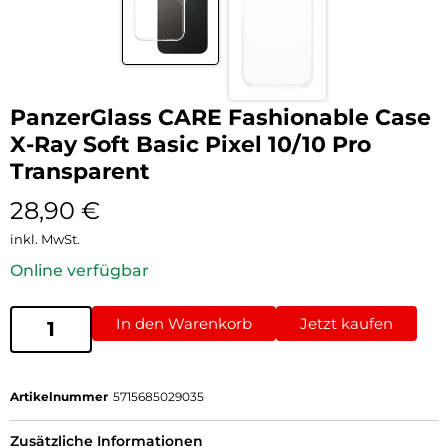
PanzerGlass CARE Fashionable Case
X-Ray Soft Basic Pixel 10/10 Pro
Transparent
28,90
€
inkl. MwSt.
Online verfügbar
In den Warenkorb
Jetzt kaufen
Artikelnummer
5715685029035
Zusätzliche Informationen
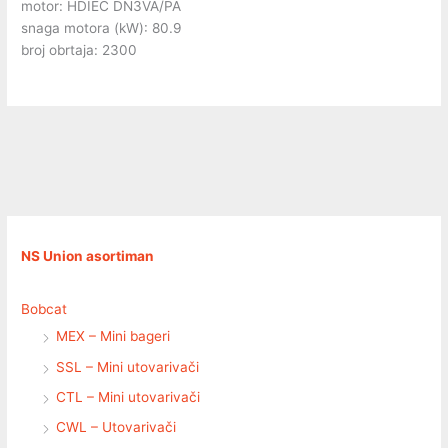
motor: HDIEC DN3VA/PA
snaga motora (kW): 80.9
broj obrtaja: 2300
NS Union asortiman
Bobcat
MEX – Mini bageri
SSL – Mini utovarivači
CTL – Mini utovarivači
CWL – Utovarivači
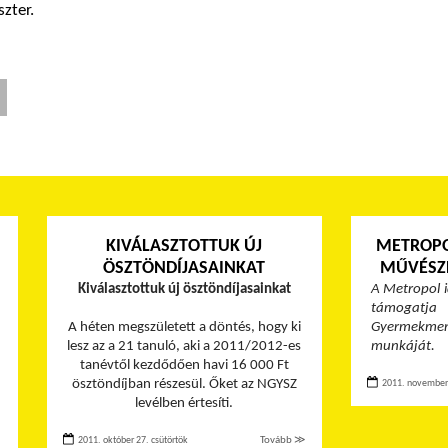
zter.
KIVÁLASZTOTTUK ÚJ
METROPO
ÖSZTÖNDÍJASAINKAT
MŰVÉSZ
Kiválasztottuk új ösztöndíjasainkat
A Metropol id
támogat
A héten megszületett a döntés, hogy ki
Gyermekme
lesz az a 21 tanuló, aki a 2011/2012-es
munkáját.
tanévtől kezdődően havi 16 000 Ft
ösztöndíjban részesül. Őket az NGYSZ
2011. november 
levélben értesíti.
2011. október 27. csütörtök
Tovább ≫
--*--
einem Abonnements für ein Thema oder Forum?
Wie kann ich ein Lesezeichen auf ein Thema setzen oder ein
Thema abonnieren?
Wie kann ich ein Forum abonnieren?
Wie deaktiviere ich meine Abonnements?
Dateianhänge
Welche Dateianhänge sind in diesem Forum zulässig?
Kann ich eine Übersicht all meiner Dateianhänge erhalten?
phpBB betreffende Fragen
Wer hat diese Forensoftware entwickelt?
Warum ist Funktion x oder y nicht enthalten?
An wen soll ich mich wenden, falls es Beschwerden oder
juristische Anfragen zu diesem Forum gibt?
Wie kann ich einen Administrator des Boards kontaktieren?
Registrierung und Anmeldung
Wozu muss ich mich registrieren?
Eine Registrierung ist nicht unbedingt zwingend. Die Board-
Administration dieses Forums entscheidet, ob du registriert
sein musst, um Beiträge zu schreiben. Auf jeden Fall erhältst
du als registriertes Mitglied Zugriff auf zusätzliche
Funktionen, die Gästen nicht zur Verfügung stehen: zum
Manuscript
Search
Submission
--*--
Please find how many lines of the entries above include the string "oder", giving the number and nothing else.

TASK OUTPUT >> 4